Cultiver des émotions positives

deprime-optimisme-5Les émotions positives telles l’espoir, l’enthousiasme, la joie, ouvrent de larges fenêtres sur le monde. Elles pacifient le cœur et ouvrent l’esprit qui se montre dès lors plus apte à percevoir les opportunités qui se présentent et plus apte à opérer des choix constructifs et positifs pour son avenir. L’accès à nos ressources s’en trouve facilité, et nos actions feront preuve d’un répertoire infiniment plus divers.

Poser le verre à demi vide et ouvrir la fenêtre de son esprit à l’air frais du dehors, absorber les rayons de soleil dans tout notre organisme, revenir à la vie.

La crise a tué la croyance dans le progrès développée par l’Occident depuis les philosophes des Lumières ? A bien y regarder, cependant, cette croyance reposait sur la confiance dans l’aptitude de l’être humain à faire son propre bonheur et à s’améliorer. Il n’existe donc pas de raison valable d’y renoncer.

Trois clés utiles pour cultiver cette aptitude au bonheur :

. La première clé consiste à se demander ce que l’on souhaite obtenir de notre vie. Choisir de préférence quelque chose d’agréable ou de désirable, dont la réalisation ne dépend que de nous. Pour éviter les déconvenues, il est de bonne stratégie de « ne mettre d’espoir qu’en soi-même » disait Virgile.
 
. La seconde clé est de faire un premier pas pour l’obtenir. Chaque succès alimente l’optimisme et la motivation pour continuer. Et chaque pas, même s’il constitue un relatif échec, nous prouve au moins notre capacité à agir sur la réalité.

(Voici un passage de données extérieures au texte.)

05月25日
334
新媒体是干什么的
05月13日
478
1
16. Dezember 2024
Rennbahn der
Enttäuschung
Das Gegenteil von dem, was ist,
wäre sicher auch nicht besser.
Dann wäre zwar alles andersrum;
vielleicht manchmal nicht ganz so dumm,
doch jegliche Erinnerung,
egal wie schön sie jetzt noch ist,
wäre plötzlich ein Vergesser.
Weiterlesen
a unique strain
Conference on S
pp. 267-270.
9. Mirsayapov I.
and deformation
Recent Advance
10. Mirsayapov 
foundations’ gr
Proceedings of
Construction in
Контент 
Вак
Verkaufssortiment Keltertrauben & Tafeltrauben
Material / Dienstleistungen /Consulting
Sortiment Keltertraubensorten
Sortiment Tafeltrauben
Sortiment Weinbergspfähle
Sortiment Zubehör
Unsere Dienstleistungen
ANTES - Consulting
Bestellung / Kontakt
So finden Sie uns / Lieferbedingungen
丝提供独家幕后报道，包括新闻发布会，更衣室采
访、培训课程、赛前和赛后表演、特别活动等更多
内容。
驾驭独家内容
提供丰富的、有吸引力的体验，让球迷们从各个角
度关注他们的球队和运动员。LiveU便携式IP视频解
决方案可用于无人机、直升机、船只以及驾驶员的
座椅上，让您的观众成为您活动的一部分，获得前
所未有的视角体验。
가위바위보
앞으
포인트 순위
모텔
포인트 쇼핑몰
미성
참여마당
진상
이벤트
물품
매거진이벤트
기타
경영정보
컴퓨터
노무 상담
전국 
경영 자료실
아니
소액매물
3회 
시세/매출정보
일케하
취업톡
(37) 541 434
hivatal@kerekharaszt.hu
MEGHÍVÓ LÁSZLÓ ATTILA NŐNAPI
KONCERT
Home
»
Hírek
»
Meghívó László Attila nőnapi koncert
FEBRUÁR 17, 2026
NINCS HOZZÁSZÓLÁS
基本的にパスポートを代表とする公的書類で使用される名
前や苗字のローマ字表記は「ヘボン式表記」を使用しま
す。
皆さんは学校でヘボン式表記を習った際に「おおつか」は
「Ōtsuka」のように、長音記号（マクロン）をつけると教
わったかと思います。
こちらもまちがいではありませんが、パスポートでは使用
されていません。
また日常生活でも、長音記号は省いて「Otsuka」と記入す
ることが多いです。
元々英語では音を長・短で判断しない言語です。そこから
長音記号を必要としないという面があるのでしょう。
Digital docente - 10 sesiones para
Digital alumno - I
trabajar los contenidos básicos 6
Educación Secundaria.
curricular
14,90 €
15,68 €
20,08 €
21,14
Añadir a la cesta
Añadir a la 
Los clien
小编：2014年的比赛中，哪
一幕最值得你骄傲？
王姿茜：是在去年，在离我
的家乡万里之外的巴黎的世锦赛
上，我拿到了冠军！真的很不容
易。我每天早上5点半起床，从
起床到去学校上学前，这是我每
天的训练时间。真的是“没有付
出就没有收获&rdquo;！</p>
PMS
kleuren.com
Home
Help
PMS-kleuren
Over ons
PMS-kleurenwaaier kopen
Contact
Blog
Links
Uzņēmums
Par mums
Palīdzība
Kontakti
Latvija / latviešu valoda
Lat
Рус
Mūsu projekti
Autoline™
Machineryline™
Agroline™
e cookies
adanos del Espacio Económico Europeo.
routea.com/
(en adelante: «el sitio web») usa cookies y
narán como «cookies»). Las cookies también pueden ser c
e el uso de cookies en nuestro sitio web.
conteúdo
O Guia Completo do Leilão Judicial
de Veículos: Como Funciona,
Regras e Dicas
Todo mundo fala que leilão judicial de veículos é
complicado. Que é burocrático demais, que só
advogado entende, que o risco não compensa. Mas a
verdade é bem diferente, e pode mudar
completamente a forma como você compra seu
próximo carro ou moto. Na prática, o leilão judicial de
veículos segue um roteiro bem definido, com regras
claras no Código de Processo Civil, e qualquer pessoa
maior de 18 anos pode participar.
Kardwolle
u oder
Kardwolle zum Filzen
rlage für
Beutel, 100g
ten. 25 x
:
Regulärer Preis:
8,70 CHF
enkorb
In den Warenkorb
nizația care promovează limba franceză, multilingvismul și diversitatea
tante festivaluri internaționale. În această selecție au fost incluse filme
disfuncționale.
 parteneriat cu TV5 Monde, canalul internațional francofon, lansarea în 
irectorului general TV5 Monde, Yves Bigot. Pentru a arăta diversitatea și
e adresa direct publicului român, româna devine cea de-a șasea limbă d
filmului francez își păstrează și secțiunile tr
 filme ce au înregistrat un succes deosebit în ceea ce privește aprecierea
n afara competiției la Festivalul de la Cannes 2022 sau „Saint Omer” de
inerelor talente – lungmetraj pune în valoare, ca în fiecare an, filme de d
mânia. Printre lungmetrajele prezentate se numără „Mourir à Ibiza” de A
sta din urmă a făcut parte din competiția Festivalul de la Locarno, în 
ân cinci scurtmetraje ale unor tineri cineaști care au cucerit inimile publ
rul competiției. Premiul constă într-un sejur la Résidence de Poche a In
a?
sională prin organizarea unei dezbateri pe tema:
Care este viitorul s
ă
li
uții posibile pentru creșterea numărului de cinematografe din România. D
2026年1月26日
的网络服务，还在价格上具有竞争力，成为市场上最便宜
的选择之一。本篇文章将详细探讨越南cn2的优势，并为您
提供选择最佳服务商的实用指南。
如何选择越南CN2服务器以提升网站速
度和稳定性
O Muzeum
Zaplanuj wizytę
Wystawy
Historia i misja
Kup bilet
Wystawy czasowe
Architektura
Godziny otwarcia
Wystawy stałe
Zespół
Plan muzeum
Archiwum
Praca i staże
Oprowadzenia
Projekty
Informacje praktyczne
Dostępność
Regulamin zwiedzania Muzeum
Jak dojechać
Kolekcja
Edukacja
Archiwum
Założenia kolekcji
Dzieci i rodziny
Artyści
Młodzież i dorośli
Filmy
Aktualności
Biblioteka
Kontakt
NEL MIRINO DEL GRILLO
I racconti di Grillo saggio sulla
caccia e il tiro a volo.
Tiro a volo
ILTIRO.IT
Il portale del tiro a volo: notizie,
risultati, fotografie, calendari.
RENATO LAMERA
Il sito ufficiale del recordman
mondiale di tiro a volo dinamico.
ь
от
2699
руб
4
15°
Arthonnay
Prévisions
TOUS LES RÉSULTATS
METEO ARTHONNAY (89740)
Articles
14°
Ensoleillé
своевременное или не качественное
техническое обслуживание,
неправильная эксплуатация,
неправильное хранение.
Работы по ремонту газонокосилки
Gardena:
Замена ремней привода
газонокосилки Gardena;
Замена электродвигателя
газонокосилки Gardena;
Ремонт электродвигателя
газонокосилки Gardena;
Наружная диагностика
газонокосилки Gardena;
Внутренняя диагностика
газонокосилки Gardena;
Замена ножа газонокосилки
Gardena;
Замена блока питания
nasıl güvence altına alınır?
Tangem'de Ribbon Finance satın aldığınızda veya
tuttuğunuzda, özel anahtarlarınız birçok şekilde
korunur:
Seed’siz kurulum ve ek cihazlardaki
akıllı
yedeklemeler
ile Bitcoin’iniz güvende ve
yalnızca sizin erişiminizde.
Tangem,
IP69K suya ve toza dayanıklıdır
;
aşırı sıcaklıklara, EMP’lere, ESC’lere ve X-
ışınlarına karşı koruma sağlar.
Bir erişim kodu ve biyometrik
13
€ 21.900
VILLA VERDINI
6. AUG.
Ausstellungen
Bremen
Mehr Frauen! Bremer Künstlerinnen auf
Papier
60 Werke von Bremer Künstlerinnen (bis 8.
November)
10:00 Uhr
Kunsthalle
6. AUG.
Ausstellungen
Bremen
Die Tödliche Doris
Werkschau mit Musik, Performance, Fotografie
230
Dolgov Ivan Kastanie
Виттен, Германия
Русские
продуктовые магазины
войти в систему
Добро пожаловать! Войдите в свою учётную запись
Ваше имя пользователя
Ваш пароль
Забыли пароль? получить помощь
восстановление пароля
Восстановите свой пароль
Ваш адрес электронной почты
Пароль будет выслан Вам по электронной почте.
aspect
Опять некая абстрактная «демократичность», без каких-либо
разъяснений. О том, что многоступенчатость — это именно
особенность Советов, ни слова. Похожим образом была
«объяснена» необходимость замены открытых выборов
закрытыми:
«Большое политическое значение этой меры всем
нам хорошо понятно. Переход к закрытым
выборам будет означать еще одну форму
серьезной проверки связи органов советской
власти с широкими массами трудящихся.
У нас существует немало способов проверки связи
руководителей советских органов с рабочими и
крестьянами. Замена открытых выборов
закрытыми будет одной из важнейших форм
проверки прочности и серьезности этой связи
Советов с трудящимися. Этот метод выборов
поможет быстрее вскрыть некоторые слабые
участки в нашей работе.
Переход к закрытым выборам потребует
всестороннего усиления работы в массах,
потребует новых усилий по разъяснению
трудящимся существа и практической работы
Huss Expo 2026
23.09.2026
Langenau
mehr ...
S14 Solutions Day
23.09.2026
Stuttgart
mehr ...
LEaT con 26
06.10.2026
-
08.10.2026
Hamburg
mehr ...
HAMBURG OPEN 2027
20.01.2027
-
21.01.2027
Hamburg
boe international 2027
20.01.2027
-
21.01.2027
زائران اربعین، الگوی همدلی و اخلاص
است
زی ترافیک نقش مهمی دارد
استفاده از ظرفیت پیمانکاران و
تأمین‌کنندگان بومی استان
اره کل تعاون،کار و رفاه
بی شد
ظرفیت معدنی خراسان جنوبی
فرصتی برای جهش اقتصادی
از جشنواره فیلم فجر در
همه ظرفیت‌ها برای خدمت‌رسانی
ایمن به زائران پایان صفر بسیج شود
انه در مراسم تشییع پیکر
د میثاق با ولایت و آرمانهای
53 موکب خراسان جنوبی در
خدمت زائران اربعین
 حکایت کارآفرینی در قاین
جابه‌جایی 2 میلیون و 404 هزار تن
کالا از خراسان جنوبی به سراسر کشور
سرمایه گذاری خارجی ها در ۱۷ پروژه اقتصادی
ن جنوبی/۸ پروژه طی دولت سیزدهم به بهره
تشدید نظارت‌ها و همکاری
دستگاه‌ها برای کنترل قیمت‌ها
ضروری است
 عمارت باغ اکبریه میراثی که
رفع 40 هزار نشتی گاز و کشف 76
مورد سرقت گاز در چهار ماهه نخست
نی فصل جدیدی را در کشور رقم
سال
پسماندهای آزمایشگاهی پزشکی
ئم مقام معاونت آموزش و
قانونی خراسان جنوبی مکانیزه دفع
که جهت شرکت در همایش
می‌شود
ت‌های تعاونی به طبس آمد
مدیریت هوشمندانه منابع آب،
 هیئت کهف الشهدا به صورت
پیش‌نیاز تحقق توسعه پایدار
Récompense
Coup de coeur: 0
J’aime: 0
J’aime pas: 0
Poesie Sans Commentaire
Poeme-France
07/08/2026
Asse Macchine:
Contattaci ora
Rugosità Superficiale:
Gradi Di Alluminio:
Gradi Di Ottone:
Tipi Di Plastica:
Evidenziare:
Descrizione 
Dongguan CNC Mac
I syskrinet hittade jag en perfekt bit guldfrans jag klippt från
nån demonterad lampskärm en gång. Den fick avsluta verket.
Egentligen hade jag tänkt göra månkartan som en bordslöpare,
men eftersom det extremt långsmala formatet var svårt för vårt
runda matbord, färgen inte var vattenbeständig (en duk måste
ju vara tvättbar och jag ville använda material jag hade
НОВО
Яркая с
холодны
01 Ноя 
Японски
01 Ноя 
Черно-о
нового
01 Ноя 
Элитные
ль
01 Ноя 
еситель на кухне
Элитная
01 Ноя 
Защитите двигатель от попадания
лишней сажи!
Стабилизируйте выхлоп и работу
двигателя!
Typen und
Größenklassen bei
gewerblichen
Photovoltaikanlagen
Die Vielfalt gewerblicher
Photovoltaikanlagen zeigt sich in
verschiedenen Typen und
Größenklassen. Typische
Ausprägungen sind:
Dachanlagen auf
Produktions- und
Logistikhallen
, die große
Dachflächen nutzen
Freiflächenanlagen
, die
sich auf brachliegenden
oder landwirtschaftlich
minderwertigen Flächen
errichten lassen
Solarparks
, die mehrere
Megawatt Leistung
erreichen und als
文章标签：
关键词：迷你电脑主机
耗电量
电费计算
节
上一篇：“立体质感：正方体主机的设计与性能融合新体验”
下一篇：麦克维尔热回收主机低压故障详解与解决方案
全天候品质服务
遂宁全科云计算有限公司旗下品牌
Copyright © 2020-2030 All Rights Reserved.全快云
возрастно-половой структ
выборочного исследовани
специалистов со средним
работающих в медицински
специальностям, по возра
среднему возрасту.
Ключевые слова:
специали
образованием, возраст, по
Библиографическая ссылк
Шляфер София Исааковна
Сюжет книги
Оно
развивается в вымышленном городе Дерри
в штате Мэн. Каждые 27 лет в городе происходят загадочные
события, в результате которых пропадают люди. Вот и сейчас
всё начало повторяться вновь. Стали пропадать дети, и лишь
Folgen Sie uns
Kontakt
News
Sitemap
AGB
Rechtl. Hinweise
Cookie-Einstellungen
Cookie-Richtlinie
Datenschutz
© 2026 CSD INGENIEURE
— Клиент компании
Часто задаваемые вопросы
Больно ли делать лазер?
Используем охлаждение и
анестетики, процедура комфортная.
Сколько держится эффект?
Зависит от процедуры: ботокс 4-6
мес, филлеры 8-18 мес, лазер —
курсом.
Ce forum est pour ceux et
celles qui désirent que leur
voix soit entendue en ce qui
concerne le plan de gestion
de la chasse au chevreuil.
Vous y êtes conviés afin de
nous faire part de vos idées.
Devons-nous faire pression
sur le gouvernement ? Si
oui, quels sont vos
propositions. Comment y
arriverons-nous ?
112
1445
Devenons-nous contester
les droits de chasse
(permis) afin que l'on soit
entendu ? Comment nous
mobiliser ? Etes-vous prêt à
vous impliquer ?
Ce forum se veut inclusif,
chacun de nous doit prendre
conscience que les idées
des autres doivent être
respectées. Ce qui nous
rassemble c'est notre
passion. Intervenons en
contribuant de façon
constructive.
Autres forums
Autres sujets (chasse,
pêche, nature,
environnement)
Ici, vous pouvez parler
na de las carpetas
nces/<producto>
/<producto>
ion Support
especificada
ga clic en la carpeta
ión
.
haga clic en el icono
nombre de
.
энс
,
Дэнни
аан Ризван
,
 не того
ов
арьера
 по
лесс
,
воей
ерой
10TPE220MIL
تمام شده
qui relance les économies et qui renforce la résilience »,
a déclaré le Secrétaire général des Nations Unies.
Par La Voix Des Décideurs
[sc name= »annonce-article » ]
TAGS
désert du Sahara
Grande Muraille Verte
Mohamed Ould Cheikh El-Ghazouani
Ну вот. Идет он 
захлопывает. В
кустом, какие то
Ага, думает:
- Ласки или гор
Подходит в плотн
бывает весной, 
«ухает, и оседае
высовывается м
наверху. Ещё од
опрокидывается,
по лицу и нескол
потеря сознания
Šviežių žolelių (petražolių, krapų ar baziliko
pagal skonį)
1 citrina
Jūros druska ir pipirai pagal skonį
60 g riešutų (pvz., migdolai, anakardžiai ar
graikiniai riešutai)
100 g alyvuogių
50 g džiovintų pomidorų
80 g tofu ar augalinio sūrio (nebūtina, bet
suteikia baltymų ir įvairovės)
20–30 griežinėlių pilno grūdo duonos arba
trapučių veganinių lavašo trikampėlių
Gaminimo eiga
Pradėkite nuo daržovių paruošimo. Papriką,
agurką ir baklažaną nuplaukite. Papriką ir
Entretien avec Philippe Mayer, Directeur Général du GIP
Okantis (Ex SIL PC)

. Et la troisième clé consiste à … continuer, persévérer car « l’espoir est le pilier du monde », dit un proverbe africain. L’optimiste ne tire jamais de conclusions définitives du désastre du présent. Il continue sa route et l’espoir est son moteur.


Et trois petites techniques :

- sourire à la vie, comme le font les enfants à la découverte d’un visage nouveau. Copier leur aptitude à la curiosité et à la joie de la découverte.  

- choisir des attitudes physiques d’ouverture :
Voir « J’ai failli foirer ma vie »: http://www.youtube.com/watch?v=mYrvRJMIAQE

- défier nos perceptions, puisque notre réalité est celle que nous nous construisons. La physique quantique affirme que le regard de l’observateur est déterminant, il peut changer une particule en onde. Testons :
« C’est la crise, rien ne va plus ! »
. Rien ne va plus, vraiment ? partout ? toujours ?
. N’y a- t-il pas quelque chose qui a bien en moi ou autour de moi ?
. Et dans ce que je déplore, qu’est-ce qui pourrait aller mieux si moi et mes alliés, partenaires, etc, apportaient leur savoir-faire, leur enthousiasme, leur espoir, leur ambition ?


L’optimisme est une attitude active et courageuse. Plutôt que de tout attendre des autres et de la vie, et de déprimer si on n’obtient pas ce que l’on espère, l’optimiste opte pour une confiance délibérée dans les retournements de l’histoire, appuyée sur des actions concrètes, susceptibles d’infléchir la situation vers une issue positive.  Il développe confiance et enthousiasme à aller de l’avant.

Regardez bien, il y a toujours quelque chose à faire pour que les choses aillent mieux.